Шрифт:
Интервал:
Закладка:
Взятые сами по себе эти факты уже говорят о многом. Они свидетельствуют, во-первых, о довольно высоком уровне развития торговли. Не говоря уже о том, что такие вещи, как янтарь, слоновая кость, египетские изображения священных жуков-скарабеев, могли попасть в Спарту только с Востока — из Малой Азии или, скорее, из Финикии и Леванта, сильное восточное влияние чувствуется и в изделиях самих спартанских ремесленников, найденных в храме Орфии. Достаточно широко представлена, например, керамика ориентализирующего стиля. Люди, изображенные на костяных пластинках, одеты по восточной моде в сапоги с загнутыми носами, их волосы и бороды уложены фестончиками на ассирийский манер. Объяснить это можно либо тем, что сами спартанцы в это время одевались на восточный лад, либо тем, что местные ремесленники копировали в своих изделиях какие-то восточные образцы. В обоих случаях — влияние восточной культуры на культуру Спарты не вызывает сомнений, но то же самое можно сказать и о всей остальной Греции архаического периода. Значит, Спарта не была еще в то время тем замкнутым, искусственно изолированным мирком, каким она стала позднее.

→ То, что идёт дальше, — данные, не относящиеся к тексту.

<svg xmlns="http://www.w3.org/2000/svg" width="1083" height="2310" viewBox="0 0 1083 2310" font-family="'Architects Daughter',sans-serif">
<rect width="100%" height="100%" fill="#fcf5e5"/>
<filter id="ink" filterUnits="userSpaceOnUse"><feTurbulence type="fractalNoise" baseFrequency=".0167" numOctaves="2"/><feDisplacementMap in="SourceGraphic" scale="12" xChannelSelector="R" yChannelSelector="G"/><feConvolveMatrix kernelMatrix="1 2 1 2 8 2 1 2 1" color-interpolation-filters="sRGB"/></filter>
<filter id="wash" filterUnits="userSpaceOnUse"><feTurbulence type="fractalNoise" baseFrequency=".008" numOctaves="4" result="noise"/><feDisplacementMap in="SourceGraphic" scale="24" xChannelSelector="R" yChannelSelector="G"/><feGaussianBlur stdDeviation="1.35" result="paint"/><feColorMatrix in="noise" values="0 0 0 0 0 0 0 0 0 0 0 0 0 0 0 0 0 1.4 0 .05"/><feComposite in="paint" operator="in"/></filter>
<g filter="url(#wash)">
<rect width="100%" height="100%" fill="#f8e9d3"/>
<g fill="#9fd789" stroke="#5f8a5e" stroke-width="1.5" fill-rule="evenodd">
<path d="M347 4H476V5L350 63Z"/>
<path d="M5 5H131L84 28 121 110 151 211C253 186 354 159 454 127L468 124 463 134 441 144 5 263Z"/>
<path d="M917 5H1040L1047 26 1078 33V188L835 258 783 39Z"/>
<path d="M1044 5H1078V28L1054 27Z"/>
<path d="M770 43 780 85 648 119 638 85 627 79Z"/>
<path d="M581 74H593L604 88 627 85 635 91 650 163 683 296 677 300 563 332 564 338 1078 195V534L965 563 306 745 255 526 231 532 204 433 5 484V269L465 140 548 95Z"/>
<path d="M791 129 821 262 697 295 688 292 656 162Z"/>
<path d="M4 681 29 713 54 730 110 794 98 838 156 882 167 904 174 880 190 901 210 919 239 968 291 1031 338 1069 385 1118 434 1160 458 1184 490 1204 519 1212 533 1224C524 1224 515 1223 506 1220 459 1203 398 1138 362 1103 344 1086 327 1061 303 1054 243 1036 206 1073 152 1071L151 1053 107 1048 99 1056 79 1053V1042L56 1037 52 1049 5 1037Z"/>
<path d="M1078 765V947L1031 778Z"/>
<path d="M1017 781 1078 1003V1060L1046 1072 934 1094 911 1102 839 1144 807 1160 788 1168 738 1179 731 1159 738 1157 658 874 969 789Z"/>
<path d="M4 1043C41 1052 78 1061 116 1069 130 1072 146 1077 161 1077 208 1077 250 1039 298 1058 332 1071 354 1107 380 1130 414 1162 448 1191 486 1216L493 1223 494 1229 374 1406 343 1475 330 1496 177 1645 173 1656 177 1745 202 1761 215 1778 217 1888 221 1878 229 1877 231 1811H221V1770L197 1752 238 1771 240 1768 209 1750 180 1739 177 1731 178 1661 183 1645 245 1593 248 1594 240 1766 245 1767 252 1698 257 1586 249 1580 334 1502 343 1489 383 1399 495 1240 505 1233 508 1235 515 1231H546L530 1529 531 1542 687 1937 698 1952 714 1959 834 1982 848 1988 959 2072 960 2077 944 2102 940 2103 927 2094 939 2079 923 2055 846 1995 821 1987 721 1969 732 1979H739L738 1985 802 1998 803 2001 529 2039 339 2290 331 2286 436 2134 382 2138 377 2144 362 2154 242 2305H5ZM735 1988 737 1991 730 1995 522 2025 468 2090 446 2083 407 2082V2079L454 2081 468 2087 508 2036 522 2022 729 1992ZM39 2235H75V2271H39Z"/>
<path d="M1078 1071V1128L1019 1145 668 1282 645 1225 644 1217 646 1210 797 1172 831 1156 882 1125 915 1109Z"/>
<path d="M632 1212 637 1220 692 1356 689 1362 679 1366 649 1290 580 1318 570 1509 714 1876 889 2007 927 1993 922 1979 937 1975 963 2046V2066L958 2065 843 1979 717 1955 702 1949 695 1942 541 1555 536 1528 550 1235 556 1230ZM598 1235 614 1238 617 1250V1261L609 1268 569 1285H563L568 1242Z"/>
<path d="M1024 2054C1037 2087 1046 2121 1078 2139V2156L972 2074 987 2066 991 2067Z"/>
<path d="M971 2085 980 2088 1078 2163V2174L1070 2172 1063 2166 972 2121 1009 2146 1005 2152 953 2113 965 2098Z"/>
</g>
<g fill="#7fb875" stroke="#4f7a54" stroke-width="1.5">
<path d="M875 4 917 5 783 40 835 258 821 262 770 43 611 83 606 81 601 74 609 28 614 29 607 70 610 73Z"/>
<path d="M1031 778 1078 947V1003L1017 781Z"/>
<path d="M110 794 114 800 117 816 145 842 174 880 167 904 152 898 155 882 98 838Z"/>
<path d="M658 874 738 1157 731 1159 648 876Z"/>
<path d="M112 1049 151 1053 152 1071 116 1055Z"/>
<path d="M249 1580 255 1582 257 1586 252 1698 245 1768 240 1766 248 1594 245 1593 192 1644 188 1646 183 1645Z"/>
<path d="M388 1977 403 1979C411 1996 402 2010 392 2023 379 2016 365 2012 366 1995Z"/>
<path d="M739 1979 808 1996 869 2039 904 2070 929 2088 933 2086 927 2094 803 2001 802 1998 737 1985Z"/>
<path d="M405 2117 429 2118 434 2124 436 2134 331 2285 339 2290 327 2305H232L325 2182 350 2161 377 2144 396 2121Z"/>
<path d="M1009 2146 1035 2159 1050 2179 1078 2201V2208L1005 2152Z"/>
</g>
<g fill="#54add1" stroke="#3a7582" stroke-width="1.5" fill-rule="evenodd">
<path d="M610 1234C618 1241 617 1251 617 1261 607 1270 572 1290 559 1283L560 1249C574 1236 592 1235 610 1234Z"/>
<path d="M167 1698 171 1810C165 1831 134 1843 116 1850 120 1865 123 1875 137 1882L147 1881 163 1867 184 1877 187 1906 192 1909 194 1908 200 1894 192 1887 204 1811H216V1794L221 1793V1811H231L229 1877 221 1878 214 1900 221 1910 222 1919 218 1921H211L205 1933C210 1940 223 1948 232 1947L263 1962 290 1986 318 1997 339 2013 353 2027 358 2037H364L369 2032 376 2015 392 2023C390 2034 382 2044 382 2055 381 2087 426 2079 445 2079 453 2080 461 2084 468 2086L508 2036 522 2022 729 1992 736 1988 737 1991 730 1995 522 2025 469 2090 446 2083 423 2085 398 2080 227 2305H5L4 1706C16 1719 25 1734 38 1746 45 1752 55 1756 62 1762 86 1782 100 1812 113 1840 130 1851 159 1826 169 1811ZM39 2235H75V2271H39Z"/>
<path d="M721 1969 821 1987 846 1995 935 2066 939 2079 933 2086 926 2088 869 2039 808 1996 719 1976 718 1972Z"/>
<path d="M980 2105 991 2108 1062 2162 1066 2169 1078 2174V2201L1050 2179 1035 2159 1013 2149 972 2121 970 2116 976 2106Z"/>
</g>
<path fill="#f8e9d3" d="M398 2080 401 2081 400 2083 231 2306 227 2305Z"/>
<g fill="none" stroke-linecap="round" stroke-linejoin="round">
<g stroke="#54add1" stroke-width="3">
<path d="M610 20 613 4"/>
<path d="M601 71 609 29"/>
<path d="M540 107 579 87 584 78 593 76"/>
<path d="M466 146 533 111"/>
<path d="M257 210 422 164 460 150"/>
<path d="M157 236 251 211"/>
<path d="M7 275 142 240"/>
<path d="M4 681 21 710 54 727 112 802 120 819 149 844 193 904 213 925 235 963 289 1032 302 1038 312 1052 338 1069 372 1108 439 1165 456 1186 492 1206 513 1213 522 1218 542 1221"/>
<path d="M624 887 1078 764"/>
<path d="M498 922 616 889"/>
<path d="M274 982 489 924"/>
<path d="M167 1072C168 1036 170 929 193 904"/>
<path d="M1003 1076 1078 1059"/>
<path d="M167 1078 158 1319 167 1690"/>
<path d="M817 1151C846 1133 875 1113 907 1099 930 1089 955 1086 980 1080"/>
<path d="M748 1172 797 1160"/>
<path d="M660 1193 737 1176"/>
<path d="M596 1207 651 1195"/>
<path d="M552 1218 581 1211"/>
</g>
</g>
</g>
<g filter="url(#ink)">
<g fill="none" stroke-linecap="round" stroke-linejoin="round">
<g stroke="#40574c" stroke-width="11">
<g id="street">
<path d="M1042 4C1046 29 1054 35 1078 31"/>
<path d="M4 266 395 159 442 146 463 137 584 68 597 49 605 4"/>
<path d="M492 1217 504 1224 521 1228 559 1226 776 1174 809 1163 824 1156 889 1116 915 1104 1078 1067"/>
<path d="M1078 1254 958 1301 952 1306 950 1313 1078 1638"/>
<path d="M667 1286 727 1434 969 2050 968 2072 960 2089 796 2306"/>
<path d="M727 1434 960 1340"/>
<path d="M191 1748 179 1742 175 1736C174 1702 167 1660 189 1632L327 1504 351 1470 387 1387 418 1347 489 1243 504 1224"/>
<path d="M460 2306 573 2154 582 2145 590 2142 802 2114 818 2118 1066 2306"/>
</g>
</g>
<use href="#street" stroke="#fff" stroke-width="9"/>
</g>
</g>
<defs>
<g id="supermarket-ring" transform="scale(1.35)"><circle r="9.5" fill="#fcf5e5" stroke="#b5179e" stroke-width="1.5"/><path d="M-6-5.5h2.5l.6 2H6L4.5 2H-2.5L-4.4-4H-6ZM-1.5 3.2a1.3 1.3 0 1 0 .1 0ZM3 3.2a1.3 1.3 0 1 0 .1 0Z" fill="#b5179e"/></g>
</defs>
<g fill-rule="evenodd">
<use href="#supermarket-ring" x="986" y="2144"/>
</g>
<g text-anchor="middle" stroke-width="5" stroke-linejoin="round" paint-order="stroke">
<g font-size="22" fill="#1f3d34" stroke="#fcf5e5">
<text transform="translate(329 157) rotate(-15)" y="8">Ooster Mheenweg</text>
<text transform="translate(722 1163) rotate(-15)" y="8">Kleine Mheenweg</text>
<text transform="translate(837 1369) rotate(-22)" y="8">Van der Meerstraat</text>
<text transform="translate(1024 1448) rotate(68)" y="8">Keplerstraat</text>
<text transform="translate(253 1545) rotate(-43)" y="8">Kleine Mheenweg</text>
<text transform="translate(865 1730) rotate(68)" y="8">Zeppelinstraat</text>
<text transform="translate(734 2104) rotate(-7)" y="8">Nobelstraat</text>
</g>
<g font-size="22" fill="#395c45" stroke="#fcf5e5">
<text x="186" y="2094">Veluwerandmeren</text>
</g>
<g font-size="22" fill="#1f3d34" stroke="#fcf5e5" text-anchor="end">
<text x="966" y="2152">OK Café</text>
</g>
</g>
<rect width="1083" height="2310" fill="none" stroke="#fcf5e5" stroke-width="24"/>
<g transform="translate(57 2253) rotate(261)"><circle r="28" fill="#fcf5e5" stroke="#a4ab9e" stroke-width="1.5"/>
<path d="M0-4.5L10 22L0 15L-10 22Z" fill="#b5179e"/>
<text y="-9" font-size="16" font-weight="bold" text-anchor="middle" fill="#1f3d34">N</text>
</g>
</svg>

Второй вывод, напрашивающийся даже при беглом знакомстве с теми темами и сюжетами, которые мы встречаем на изделиях лаконских мастеров: быт и культура спартанцев этой эпохи мало чем отличались от быта и культуры ионийских греков Малой Азии или жителей Коринфа и Сикиона в Северном Пелопоннесе. Конечно, речь здесь может идти только о высших слоях общества, об аристократии, т. к. большая часть тех произведений искусства, которые были обнаружены при раскопках святилища Орфии, предназначались именно для нее. На костяных рельефах, геммах, рисунках на вазах мы видим этих спартанских καλοί καγαθοί, выезжающими на охоту верхом на конях или весело пирующими в обществе обнаженных гетер. Аналогичные сцены можно встретить в вазовой живописи Коринфа, городов Эвбеи, любого другого греческого полиса в эпоху господства аристократии. Очевидно, жизнь спартанской знати была в этот период такой же разгульной и веселой.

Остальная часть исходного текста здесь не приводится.